Ok! So I think I may have made some progress. I would like to understand why NT is slower than the sample you provided and then, separately, think about other timing issues so let's revisit those aspects of your latest post a bit later.

Let's think about what we're doing when we do backpropagation. During backpropagation for a composed function, we iteratively take a cotangent from the output of one function to the cotangent of its input using the vector-jacobian product. The cotangent of the output should have the same dimension as the output and the cotangent of the input should have the same dimension as the input.

So far so good. Now, what should we choose as the output cotangent for the whole function (the starting point of backpropagation)? If the function outputs a scalar (e.g. a loss) then the choice is unambiguous and we choose the 1d-vector [1.0]. What if there are more outputs though (e.g. in your case, there is a batch dimension)? There is not a "correct" choice, because it depends on what we are trying to compute.

For this reason, in JAX if you take the gradient of a vector-valued function then it will raise an error. In what I think is a very unfortunate choice, TensorFlow (and now I assume PyTorch), will not raise an error but will implicitly use an all-ones cotangent, [1.0, 1.0, ..., 1.0]. What does this end up doing? This ends up producing a gradient that is the sum, $\sum_i \partial_j f_i(x)$. In your case, this amounts to computing the sum over all the inputs (even though you will get gradients that have the right shape during backprop). Thus, if you look at the "NTK" produced by your PyTorch approach you will find that all of the outputs for the different entries are identical.

# Data section
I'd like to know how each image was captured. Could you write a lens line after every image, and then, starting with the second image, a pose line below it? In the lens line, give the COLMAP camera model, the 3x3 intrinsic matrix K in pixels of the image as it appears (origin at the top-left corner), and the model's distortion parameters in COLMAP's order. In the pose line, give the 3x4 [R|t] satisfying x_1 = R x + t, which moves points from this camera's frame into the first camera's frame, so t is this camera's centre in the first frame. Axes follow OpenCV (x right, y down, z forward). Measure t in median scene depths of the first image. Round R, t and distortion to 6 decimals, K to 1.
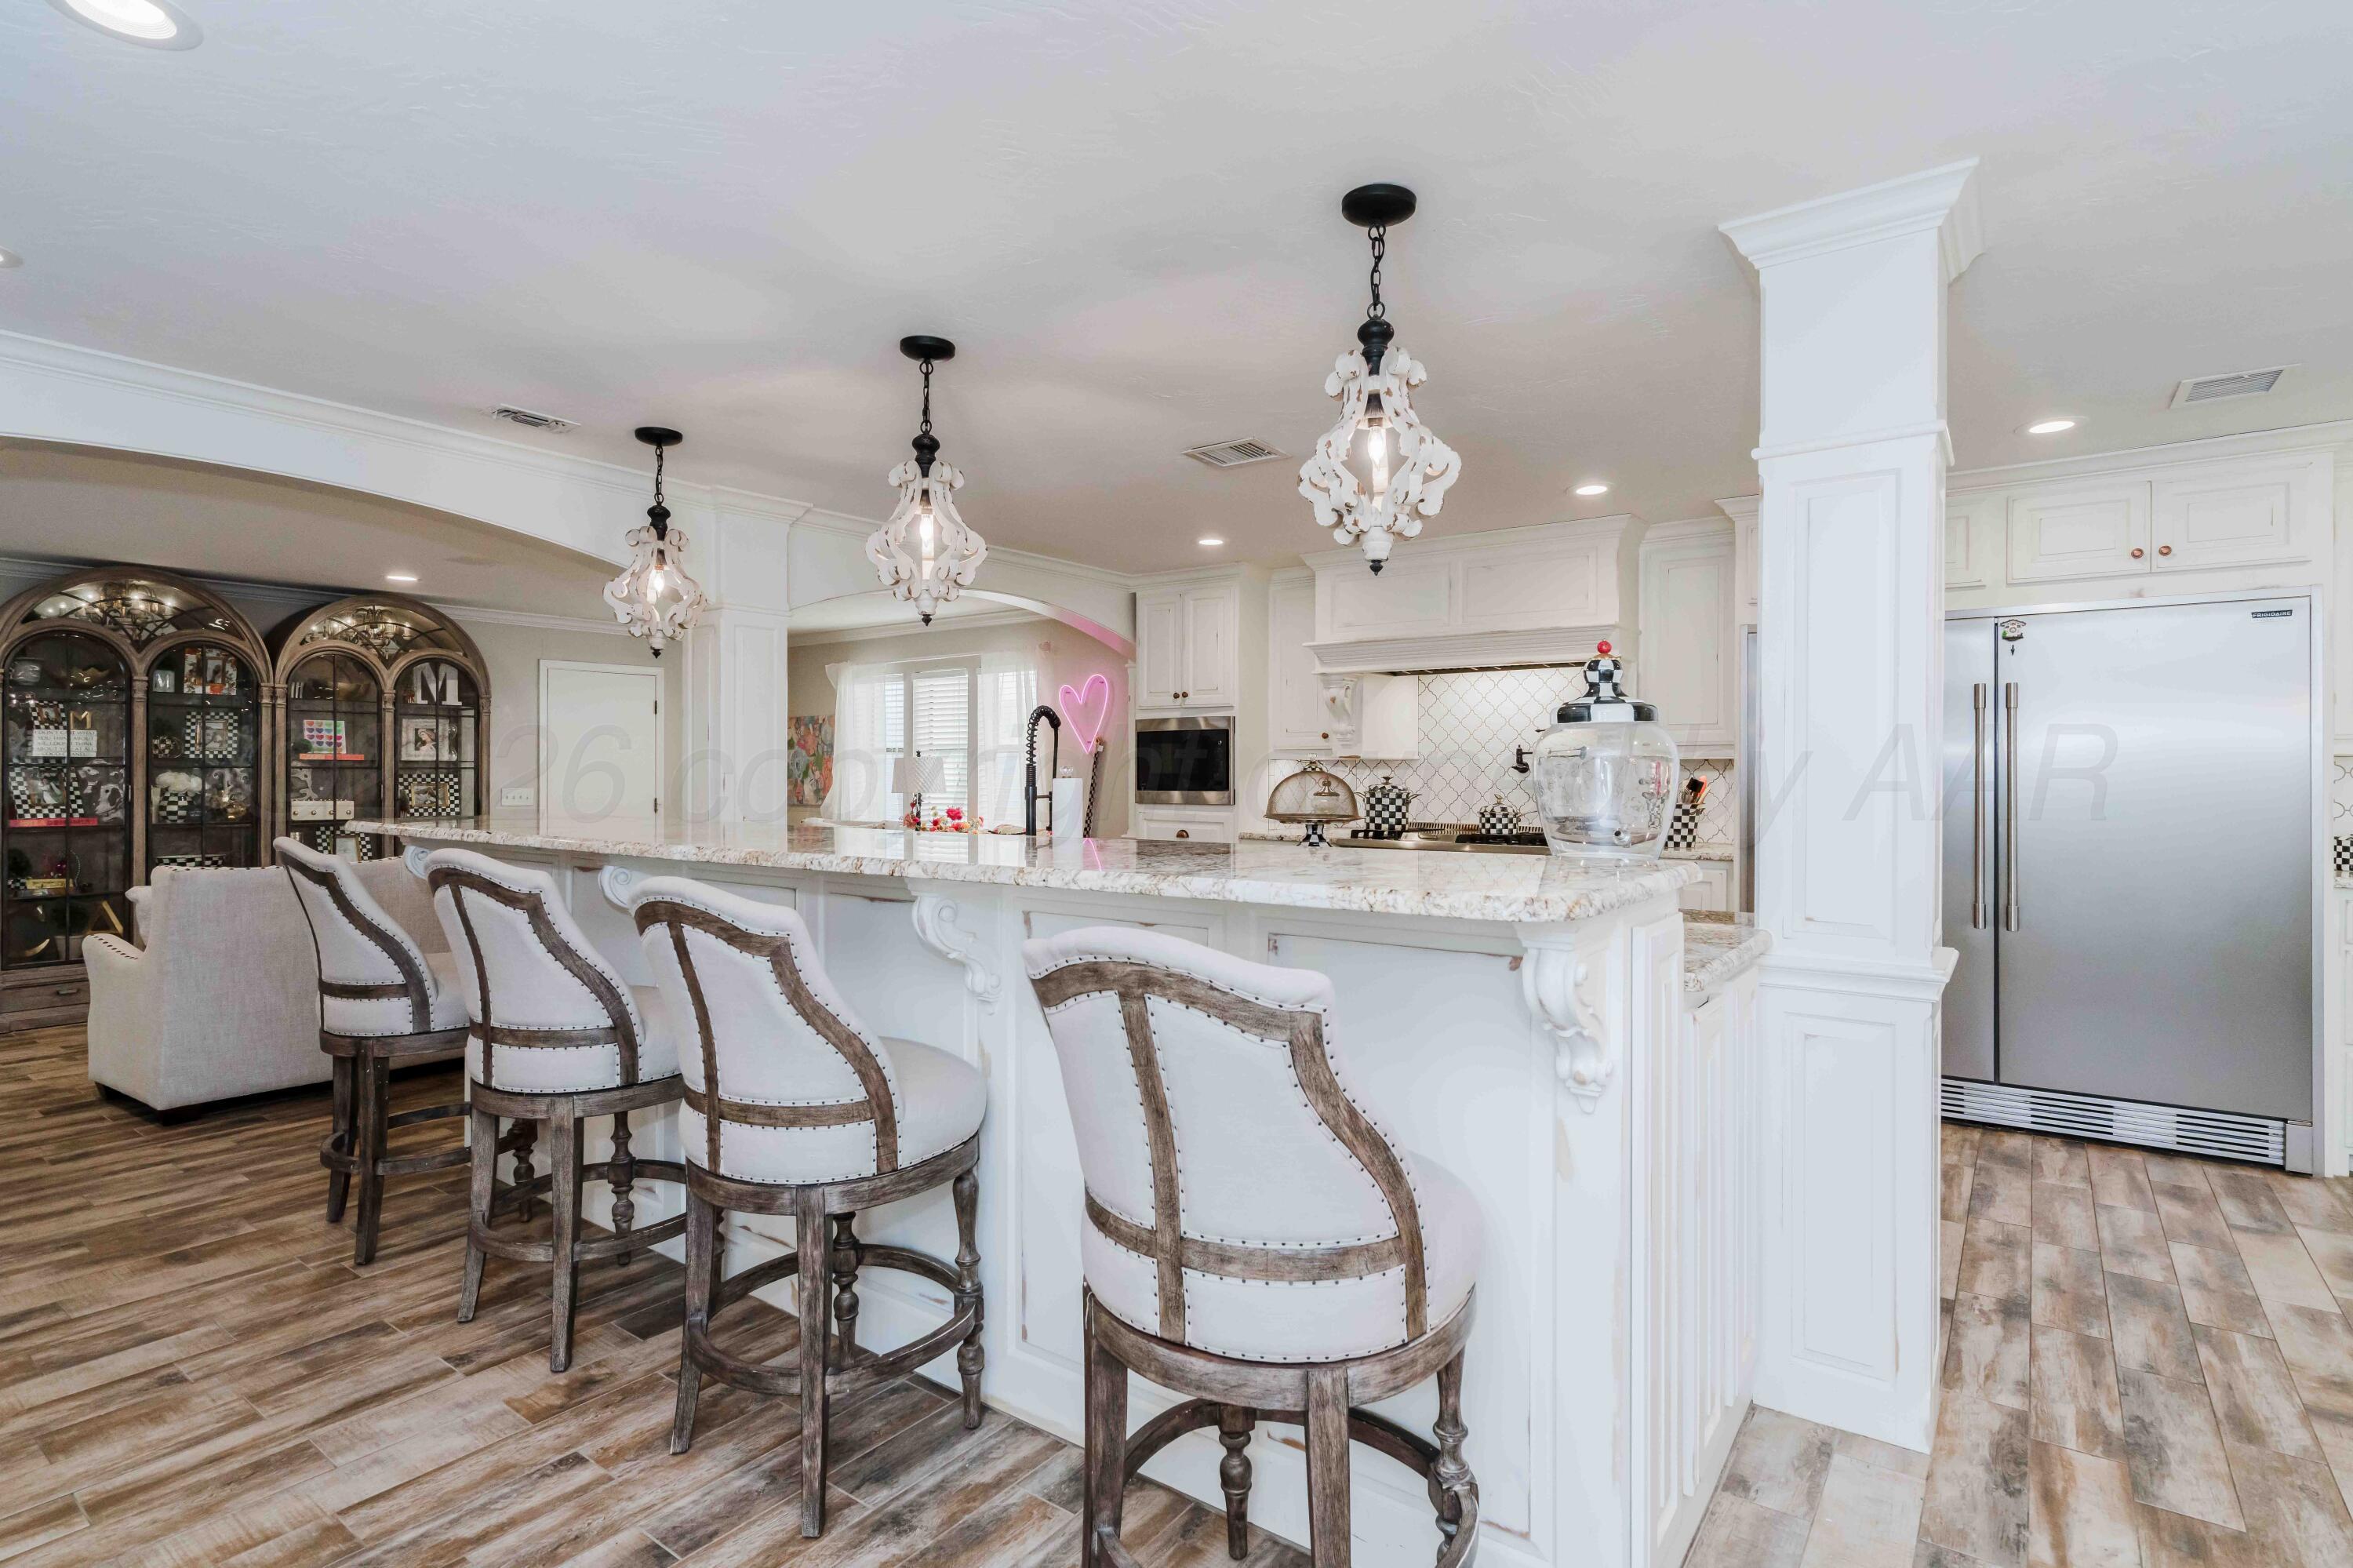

# What you will do
#1 Answer these questions from the post on backpropagation:
(a) What operation takes a cotangent from the output of one function to the cotangent of its input?
(b) What output cotangent is chosen when the function outputs a scalar?
(c) What happens in JAX when you take the gradient of a vector-valued function?
#2 For each statement, answer yes or no to whether it agrees with the post on backpropagation, and quote the words of the post that decide it.
(a) The cotangent of the input should have the same dimension as the output.
(b) TensorFlow does not raise an error but implicitly uses an all-ones cotangent.
(c) When there is a batch dimension, there is one correct choice of output cotangent.
#3 Duplicate the post on backpropagation from "Let's think about" up to and including "as the input.".

# Exercise responses
#1
(a) The vector-jacobian product.
(b) The 1d-vector [1.0].
(c) It raises an error.

#2
(a) No: "the cotangent of the input should have the same dimension as the input."
(b) Yes: "TensorFlow (and now I assume PyTorch), will not raise an error but will implicitly use an all-ones cotangent, [1.0, 1.0, ..., 1.0]."
(c) No: "There is not a "correct" choice, because it depends on what we are trying to compute."

#3
Let's think about what we're doing when we do backpropagation. During backpropagation for a composed function, we iteratively take a cotangent from the output of one function to the cotangent of its input using the vector-jacobian product. The cotangent of the output should have the same dimension as the output and the cotangent of the input should have the same dimension as the input.